The 131st Annual Meeting (November 15-19, 2003) of APHA

The 131st Annual Meeting (November 15-19, 2003) of APHA

4306.0: Tuesday, November 18, 2003 - 5:00 PM

Abstract #57471

Health communication and healthy behaviors among colorectal cancer survivors

Aimee James, PhD, MPH1, Marci K. Campbell, PhD, MPH, RD2, Brenda DeVellis, PhD3, Robert Sandler, MD, MPH4, and Carol Carr, MA1. (1) Lineberger Comprehensive Cancer Center, University of North Carolina at Chapel Hill, 100 West Drive, CB#7295, Chapel Hill, NC 27599, 919-843-7830, ajames@kumc.edu, (2) Dept. of Nutrition, University of North Carolina at Chapel Hill, Box 7400, Chapel Hill, NC 27599, (3) Dept of Health Behavior and Health Education, University of North Carolina, CB #7400, Chapel Hill, NC 27599-7400, (4) Dept of Medicine and Epidemiology, University of North Carolina, CB# 7080, UNC, Chapel Hill, NC 27599

Colorectal Cancer (CRC) survivors are a growing segment of the population yet few health promotion messages are specifically targeted to this group. Baseline data from NC STRIDES, which compares tailored print messages and motivational interviewing as message vehicles, were used to evaluate differences between CRC survivors (n=304) and a general population group (n=521) in terms of behaviors, health communication variables, and psychosocial characteristics.

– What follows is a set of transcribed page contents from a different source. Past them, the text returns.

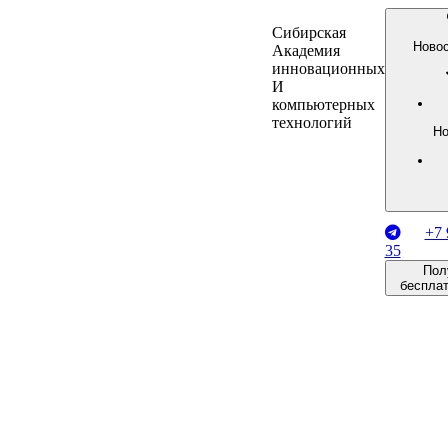
Сибирская
Новос
Академия
инновационных
И
компьютерных
технологий
Но
+7 
35
Пол
беспла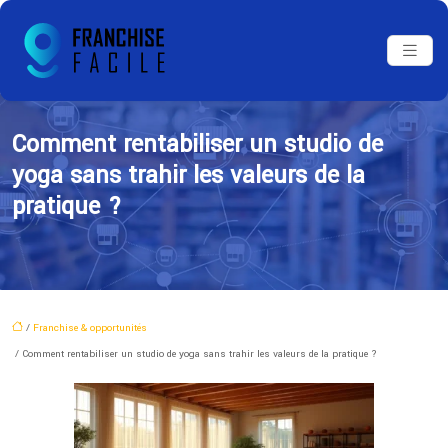
Comment rentabiliser un studio de
yoga sans trahir les valeurs de la
pratique ?
/
Franchise & opportunités
/ Comment rentabiliser un studio de yoga sans trahir les valeurs de la pratique ?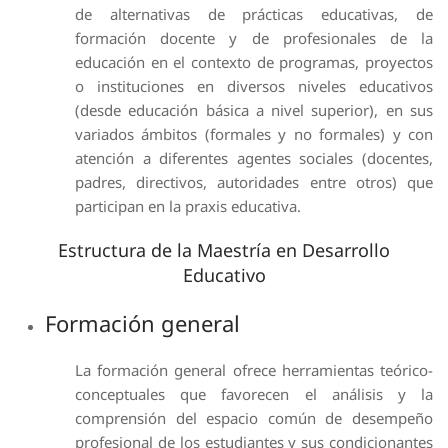
de alternativas de prácticas educativas, de
formación docente y de profesionales de la
educación en el contexto de programas, proyectos
o instituciones en diversos niveles educativos
(desde educación básica a nivel superior), en sus
variados ámbitos (formales y no formales) y con
atención a diferentes agentes sociales (docentes,
padres, directivos, autoridades entre otros) que
participan en la praxis educativa.
Estructura de la Maestría en Desarrollo
Educativo
Formación general
La formación general ofrece herramientas teórico-
conceptuales que favorecen el análisis y la
comprensión del espacio común de desempeño
profesional de los estudiantes y sus condicionantes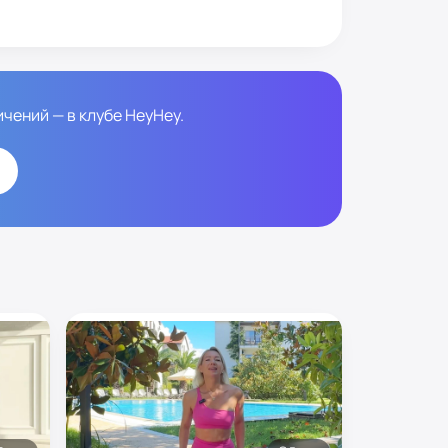
чений — в клубе HeyHey.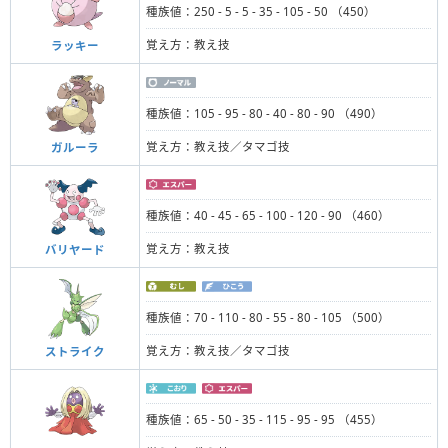
種族値：250 - 5 - 5 - 35 - 105 - 50 （450）
覚え方：教え技
ラッキー
種族値：105 - 95 - 80 - 40 - 80 - 90 （490）
覚え方：教え技／タマゴ技
ガルーラ
種族値：40 - 45 - 65 - 100 - 120 - 90 （460）
覚え方：教え技
バリヤード
種族値：70 - 110 - 80 - 55 - 80 - 105 （500）
覚え方：教え技／タマゴ技
ストライク
種族値：65 - 50 - 35 - 115 - 95 - 95 （455）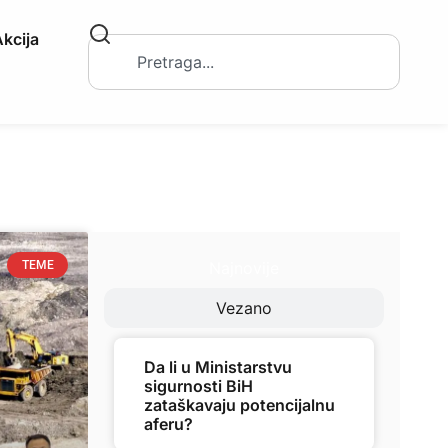
kcija
Najnovije
TEME
Vezano
Da li u Ministarstvu
sigurnosti BiH
zataškavaju potencijalnu
aferu?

The two groups were similar in terms of gender (48% female) and ethnicity (36% African-American). Self-rated health and prevalence of comorbidities (heart disease, hypertension, arthritis) were similar; though diabetes was slightly more common among survivors. In regard to behaviors, there were no differences in fruit/vegetable intake or moderate-vigorous exercise by survivorship status, nor did the groups differ on intrapersonal psychosocial factors (self-efficacy, perceived barriers, stage-of-change) associated with these behaviors. Differences did emerge on interpersonal health-communication factors. Survivors perceived more social support from family/friends for fruit/vegetable intake and for physical activity (p=.05). There also were significant differences between the groups on the source/availability of social support for physical activity (p<.01): 14% of survivors and 27% of comparison individuals said “nobody” would be helpful to them. Additionally, survivors rated their patient-provider communication better than did comparison individuals (p<.01). Findings suggest that CRC survivors perceive greater support from significant others and from health providers for medical and lifestyle issues. This affirms the relevance of support as a tailoring variable for the CRC survivor group. Although further research is needed, this information will be useful for tailoring/targeting health-communication messages for survivors.

Learning Objectives:

Presenting author's disclosure statement:
I do not have any significant financial interest/arrangement or affiliation with any organization/institution whose products or services are being discussed in this session.